Here we are using cosine similarity which measures the cosine of the angle between two vectors. In this case, the vectors are the one-hot encoded genre data for the movies. The cosine similarity is a measure of how similar two movies are based on their genre. Scikit learn's cosine similarity package is used here to do content-based filtering. In the code snippet below, we are taking into consideration, the genre of the movie primarily that is given in ml-25m/movie.csv file. We are then, also grouping the recommendations based on their ratings to decide what the top 10 recommendations should be.

In [1]:
import pandas as pd
from sklearn.metrics.pairwise import cosine_similarity
import numpy as np

# Load the movies data
movies = pd.read_csv('ml-25m/movies.csv')

# One-hot encoding for genres
movies['genres'] = movies['genres'].apply(lambda x: x.split('|'))
genres_encoded = movies['genres'].str.join('|').str.get_dummies()

# Combine the encoded genres with the original movies dataframe
movies_encoded = pd.concat([movies, genres_encoded], axis=1)

# Load the ratings data
ratings = pd.read_csv('ml-25m/ratings.csv')

# Calculate the mean rating for each movie
mean_ratings = ratings.groupby('movieId')['rating'].mean()

# Calculate the number of ratings for each movie
num_ratings = ratings.groupby('movieId')['rating'].count()

# Calculate the weighted rating for each movie
weighted_ratings = (mean_ratings * num_ratings) / (num_ratings + 100)  # Adding 100 as a arbitrary constant to reduce the effect of movies with very few ratings

# Add the weighted ratings to the movies dataframe
movies_encoded = movies_encoded.merge(weighted_ratings.rename('weighted_rating'), how='left', on='movieId')

# Fill NA values with the mean of the weighted ratings
movies_encoded['weighted_rating'] = movies_encoded['weighted_rating'].fillna(movies_encoded['weighted_rating'].mean())

# Create a reverse map of indices and movie titles
indices = pd.Series(movies_encoded.index, index=movies_encoded['title']).drop_duplicates()
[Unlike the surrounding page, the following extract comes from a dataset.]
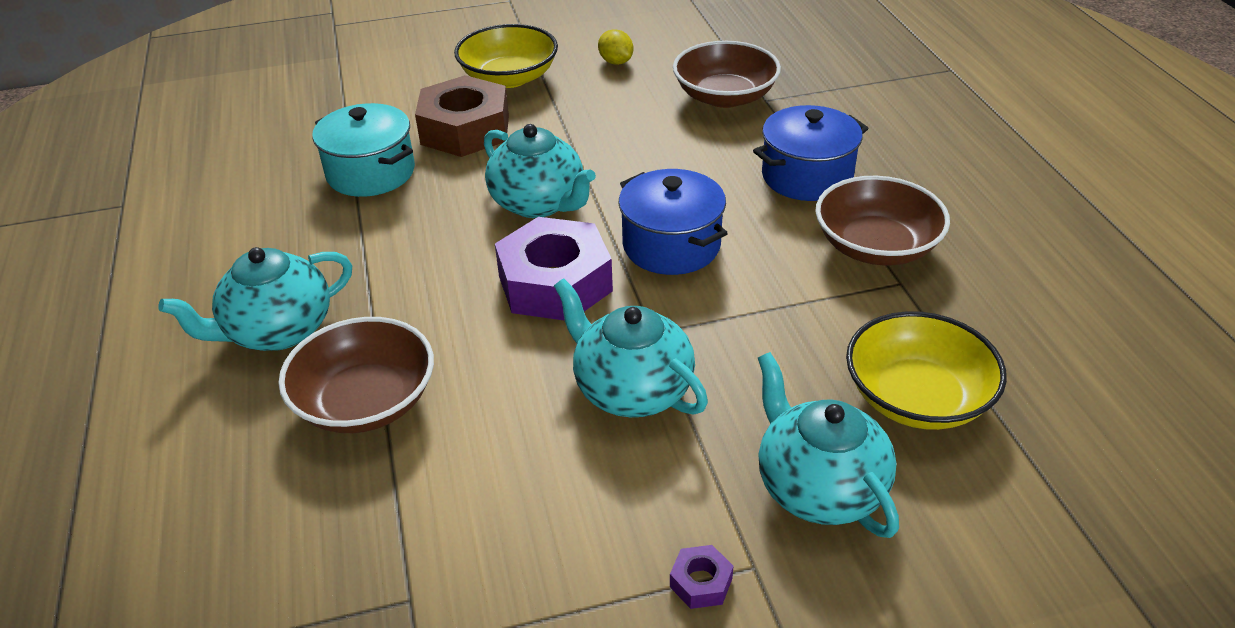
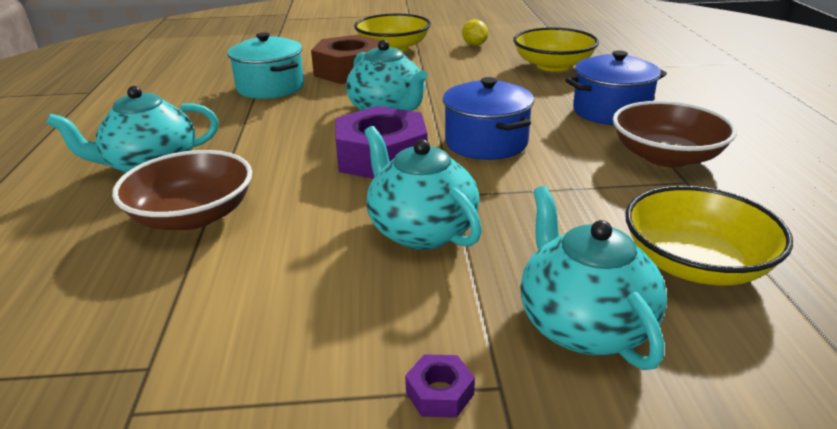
camera: 10 degrees right, 10 degrees down
brown bowl [673,41,781,108] -> yellow bowl [513,27,599,72]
def get_recommendations(title, num_recommendations=10):
    # Get the index of the movie that matches the title
    idx = indices[title]
    
    # Get the genre data for this movie
    movie_genres = movies_encoded.iloc[idx, 3:-1].values.reshape(1, -1)  # Exclude the last column, which is now the weighted rating

    # Calculate similarity scores between this movie and all others
    similarity_scores = {}
    for i, row in movies_encoded.iterrows():
        if i != idx:  # don't compare the movie with itself
            other_movie_genres = row.iloc[3:-1].values.reshape(1, -1)  # Exclude the last column, which is now the weighted rating
            similarity_scores[i] = cosine_similarity(movie_genres, other_movie_genres)[0][0]
    
    # Sort movies based on the similarity scores and the weighted ratings
    sorted_similarity_scores = sorted(similarity_scores.items(), key=lambda x: (x[1], movies_encoded.loc[x[0], 'weighted_rating']), reverse=True)
    
    # Get the indices of the top matches
    top_indices = [index for index, score in sorted_similarity_scores[:num_recommendations]]
    
    # Return the top matches
    return movies_encoded['title'].iloc[top_indices]

# Test the function
print(get_recommendations('Toy Story (1995)'))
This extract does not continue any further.